Better yet, it fit their budget.
“Where Okta came in for the FCC specifically was at a reasonable cost,” says Caswell. “It gave us the ability to offload some of the identity management problem that we had, and to scale seamlessly as we move more and more services onto cloud platforms.”
Getting employees on board
No matter what kind of work you do, when you have a lot of employees who have been doing things a certain way for years, they don’t usually welcome change. Add 800 to 900 lawyers to the mix, and your workforce will reach a whole new level of debate, discussion, and (let’s face it) resistance. This is exactly what the FCC experienced when they started the modernization process.
“You have to put the technology in place and then bring the employees back later,” says Laun. “It's kind of like running a sprint past them. You'll get yelling and screaming about what you're doing, and then you come back, you catch them up, and then you do it again. If not, you're going to be bogged down and you won't be able to get to the end game. It's a lot of education.”
Using Okta meant that Caswell and Laun could put new technology in place quickly at the FCC, which eased the transition for contractors, staff members, and partners.
“Okta was one of those very quick things, those very important things that we could use to swing over old services from Legacy Exchange to Office 365,” says Caswell. “Managing identity with Okta helped us do a more seamless swing-over without having to worry about a lot of the problems you get with hosting in the AD tenant.”
In terms of SAML protection and identity management, Okta integrated easily with both the new applications the FCC had developed and the FCC’s legacy technology.
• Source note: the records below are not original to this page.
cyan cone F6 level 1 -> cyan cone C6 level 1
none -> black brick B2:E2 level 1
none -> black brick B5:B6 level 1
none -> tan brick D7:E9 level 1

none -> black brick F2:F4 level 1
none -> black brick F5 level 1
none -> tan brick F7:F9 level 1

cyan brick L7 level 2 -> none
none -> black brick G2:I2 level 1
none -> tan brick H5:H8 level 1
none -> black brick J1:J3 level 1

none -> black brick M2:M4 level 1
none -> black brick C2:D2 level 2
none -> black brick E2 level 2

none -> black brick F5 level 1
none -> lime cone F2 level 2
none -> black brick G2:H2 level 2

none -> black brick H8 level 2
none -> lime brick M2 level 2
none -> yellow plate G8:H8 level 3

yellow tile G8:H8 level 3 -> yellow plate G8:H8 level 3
All this has made the process of moving from on-prem to cloud much faster, and far more painless.
A picture of success
Quick and painless is exactly how Laun defines a successful modernization effort.
“Success is a seamless integration into your applications without a bunch of help tickets,” he explains. “The other side of that is how quickly we can onboard the applications we're either purchasing or building. So, for the Boxes, the Zendesks, the ServiceNows of the world…it's a matter of minutes if you know what you're doing.”
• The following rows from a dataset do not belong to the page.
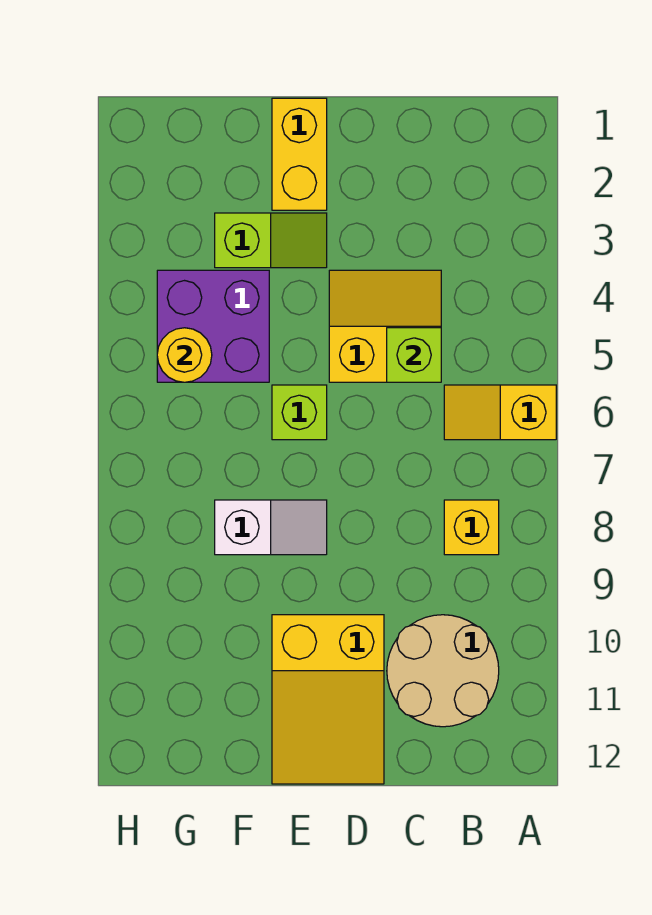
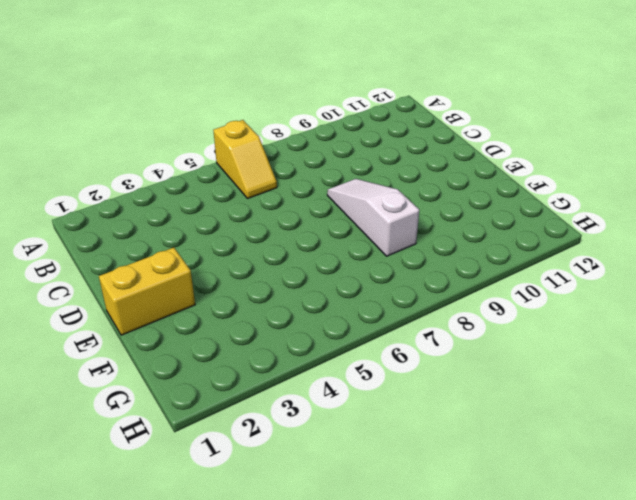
white slope D8:F8 level 1 top F -> white slope E8:F8 level 1 top F
none -> yellow brick B8 level 1
none -> tan round brick B10:C11 level 1
none -> yellow slope C4:D5 level 1 top 5

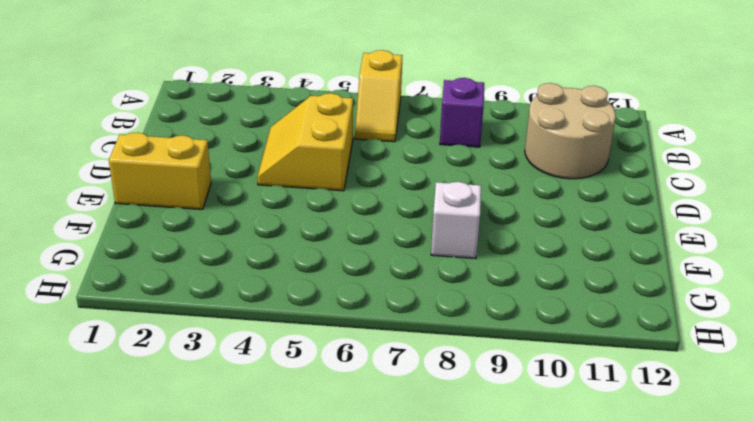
purple brick B8 level 1 -> yellow brick B8 level 1
none -> yellow slope D10:E12 level 1 top 10
none -> lime slope E3:F3 level 1 top F
none -> lime brick E6 level 1

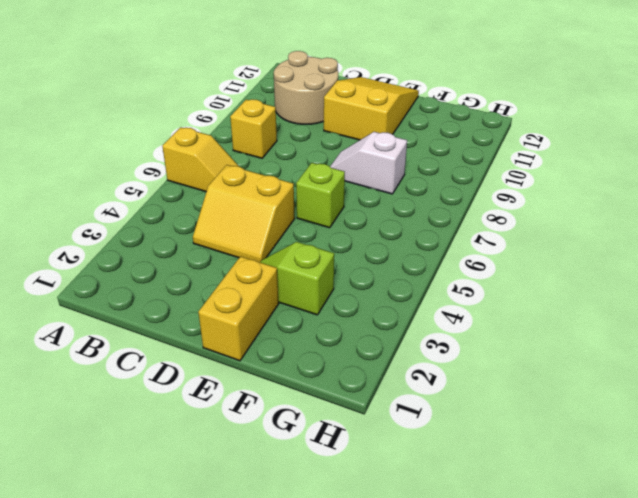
none -> purple brick F4:G5 level 1
none -> lime brick C5 level 2
none -> yellow round brick G5 level 2

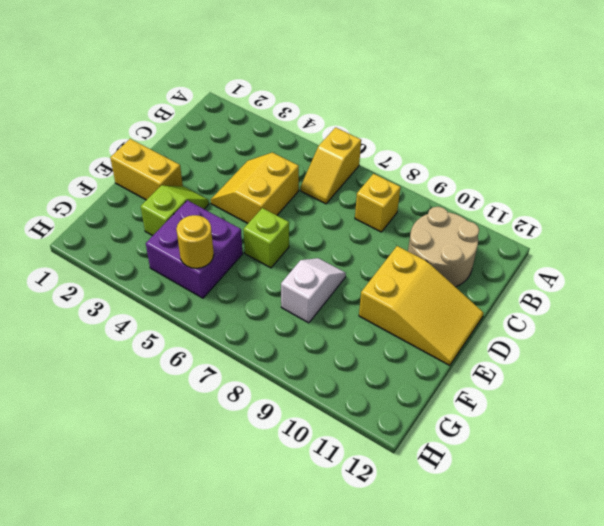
none -> lime brick C5 level 2

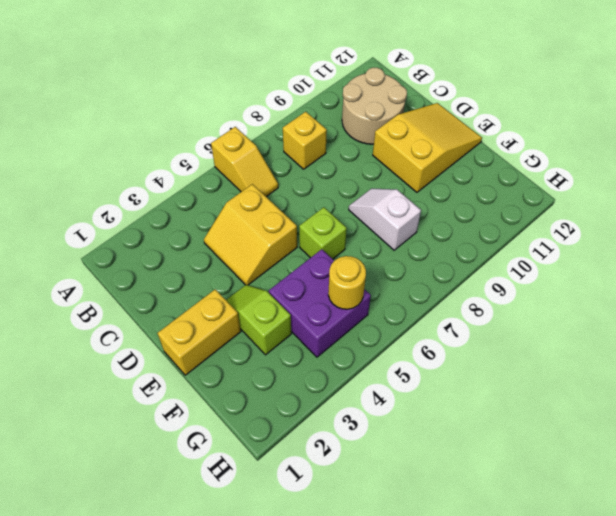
none -> lime brick C5 level 2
And when the FCC has needed assistance, Laun says every layer of Okta’s team has been consistently helpful. He calls Okta “a leader in what it’s trying to accomplish,” specifically referencing ease of use, “the partner ecosystem,” and the number of apps Okta is already integrated with.
Caswell agrees.
“It's difficult for a lot of cloud services to really embody and live the security mindset,” he says. “Okta was a partner that lived that, that lived security engineering, that lived credential and access management. They were one of the few that we found that really did embody that.”
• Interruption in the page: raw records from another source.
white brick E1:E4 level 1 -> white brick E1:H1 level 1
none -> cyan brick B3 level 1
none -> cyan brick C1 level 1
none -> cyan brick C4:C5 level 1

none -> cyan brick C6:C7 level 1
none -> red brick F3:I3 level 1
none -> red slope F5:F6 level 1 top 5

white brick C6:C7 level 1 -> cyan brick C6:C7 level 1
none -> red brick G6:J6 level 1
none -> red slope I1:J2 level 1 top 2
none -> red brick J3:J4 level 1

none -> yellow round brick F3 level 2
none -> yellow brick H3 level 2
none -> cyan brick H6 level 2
About the Federal Communications Commission
The Federal Communications Commission regulates interstate and international communications by radio, television, wire, satellite, and cable in all 50 states, the District of Columbia, and U.S. territories. An independent U.S. government agency overseen by Congress, the commission is the United States' primary authority for communications laws, regulation, and technological innovation.
*All statements are attributed to consultants of the FCC, Dustin Laun and Byron Caswell. This is not an endorsement by the FCC or any of its employees.